YOUR OBJECTIVE: Pictures stay out; everything else in the entries below is to be duplicated exactly.

Segment Open

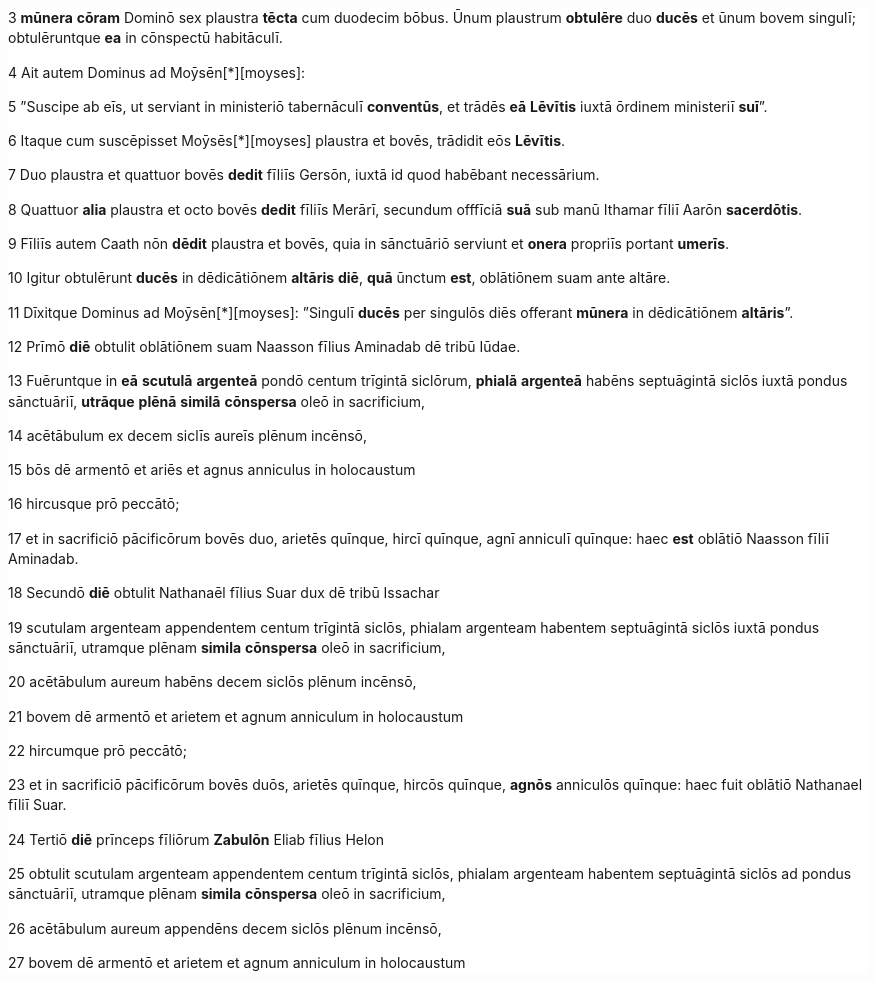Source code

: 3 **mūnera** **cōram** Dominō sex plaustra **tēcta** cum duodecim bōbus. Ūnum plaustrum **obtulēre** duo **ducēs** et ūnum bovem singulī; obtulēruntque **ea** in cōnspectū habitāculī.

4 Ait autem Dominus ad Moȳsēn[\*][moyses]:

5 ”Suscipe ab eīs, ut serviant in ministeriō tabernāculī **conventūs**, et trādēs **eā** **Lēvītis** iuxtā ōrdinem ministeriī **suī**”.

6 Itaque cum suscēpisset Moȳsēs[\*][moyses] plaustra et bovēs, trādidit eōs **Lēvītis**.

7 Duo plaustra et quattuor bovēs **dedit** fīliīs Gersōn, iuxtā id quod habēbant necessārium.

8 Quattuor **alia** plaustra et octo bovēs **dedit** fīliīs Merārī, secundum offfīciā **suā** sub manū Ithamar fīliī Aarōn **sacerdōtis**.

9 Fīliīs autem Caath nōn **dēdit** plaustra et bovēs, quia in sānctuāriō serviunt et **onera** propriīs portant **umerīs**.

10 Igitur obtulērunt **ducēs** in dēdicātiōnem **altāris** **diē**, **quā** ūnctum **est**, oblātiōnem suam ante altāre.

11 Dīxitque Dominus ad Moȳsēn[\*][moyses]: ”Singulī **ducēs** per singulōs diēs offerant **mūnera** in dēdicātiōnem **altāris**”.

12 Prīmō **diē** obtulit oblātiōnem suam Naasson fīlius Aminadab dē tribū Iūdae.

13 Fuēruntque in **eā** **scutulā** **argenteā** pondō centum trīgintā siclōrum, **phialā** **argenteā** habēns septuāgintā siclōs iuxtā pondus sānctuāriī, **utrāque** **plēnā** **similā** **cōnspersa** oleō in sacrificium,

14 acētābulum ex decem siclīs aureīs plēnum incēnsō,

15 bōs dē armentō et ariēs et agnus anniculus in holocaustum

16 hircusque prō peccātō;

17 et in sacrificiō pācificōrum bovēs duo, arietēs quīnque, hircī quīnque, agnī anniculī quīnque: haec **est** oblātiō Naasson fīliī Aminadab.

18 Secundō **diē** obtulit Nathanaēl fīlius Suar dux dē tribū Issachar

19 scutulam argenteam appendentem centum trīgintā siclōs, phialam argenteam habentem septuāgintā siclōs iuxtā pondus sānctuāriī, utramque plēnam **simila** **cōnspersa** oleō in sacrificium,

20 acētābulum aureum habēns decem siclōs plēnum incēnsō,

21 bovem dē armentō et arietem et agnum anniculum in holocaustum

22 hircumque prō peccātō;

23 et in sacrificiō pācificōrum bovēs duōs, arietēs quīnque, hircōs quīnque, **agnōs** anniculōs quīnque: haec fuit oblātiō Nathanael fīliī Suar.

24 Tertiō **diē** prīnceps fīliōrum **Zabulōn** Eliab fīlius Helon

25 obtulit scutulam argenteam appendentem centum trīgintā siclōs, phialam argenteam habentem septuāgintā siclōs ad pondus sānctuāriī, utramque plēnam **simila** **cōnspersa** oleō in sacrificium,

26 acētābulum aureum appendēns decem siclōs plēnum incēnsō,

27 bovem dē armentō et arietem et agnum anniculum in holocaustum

Segment Closed

EXERCISE RESULT:
Source code

: 3 **mūnera** **cōram** Dominō sex plaustra **tēcta** cum duodecim bōbus. Ūnum plaustrum **obtulēre** duo **ducēs** et ūnum bovem singulī; obtulēruntque **ea** in cōnspectū habitāculī.

4 Ait autem Dominus ad Moȳsēn[\*][moyses]:

5 ”Suscipe ab eīs, ut serviant in ministeriō tabernāculī **conventūs**, et trādēs **eā** **Lēvītis** iuxtā ōrdinem ministeriī **suī**”.

6 Itaque cum suscēpisset Moȳsēs[\*][moyses] plaustra et bovēs, trādidit eōs **Lēvītis**.

7 Duo plaustra et quattuor bovēs **dedit** fīliīs Gersōn, iuxtā id quod habēbant necessārium.

8 Quattuor **alia** plaustra et octo bovēs **dedit** fīliīs Merārī, secundum offfīciā **suā** sub manū Ithamar fīliī Aarōn **sacerdōtis**.

9 Fīliīs autem Caath nōn **dēdit** plaustra et bovēs, quia in sānctuāriō serviunt et **onera** propriīs portant **umerīs**.

10 Igitur obtulērunt **ducēs** in dēdicātiōnem **altāris** **diē**, **quā** ūnctum **est**, oblātiōnem suam ante altāre.

11 Dīxitque Dominus ad Moȳsēn[\*][moyses]: ”Singulī **ducēs** per singulōs diēs offerant **mūnera** in dēdicātiōnem **altāris**”.

12 Prīmō **diē** obtulit oblātiōnem suam Naasson fīlius Aminadab dē tribū Iūdae.

13 Fuēruntque in **eā** **scutulā** **argenteā** pondō centum trīgintā siclōrum, **phialā** **argenteā** habēns septuāgintā siclōs iuxtā pondus sānctuāriī, **utrāque** **plēnā** **similā** **cōnspersa** oleō in sacrificium,

14 acētābulum ex decem siclīs aureīs plēnum incēnsō,

15 bōs dē armentō et ariēs et agnus anniculus in holocaustum

16 hircusque prō peccātō;

17 et in sacrificiō pācificōrum bovēs duo, arietēs quīnque, hircī quīnque, agnī anniculī quīnque: haec **est** oblātiō Naasson fīliī Aminadab.

18 Secundō **diē** obtulit Nathanaēl fīlius Suar dux dē tribū Issachar

19 scutulam argenteam appendentem centum trīgintā siclōs, phialam argenteam habentem septuāgintā siclōs iuxtā pondus sānctuāriī, utramque plēnam **simila** **cōnspersa** oleō in sacrificium,

20 acētābulum aureum habēns decem siclōs plēnum incēnsō,

21 bovem dē armentō et arietem et agnum anniculum in holocaustum

22 hircumque prō peccātō;

23 et in sacrificiō pācificōrum bovēs duōs, arietēs quīnque, hircōs quīnque, **agnōs** anniculōs quīnque: haec fuit oblātiō Nathanael fīliī Suar.

24 Tertiō **diē** prīnceps fīliōrum **Zabulōn** Eliab fīlius Helon

25 obtulit scutulam argenteam appendentem centum trīgintā siclōs, phialam argenteam habentem septuāgintā siclōs ad pondus sānctuāriī, utramque plēnam **simila** **cōnspersa** oleō in sacrificium,

26 acētābulum aureum appendēns decem siclōs plēnum incēnsō,

27 bovem dē armentō et arietem et agnum anniculum in holocaustum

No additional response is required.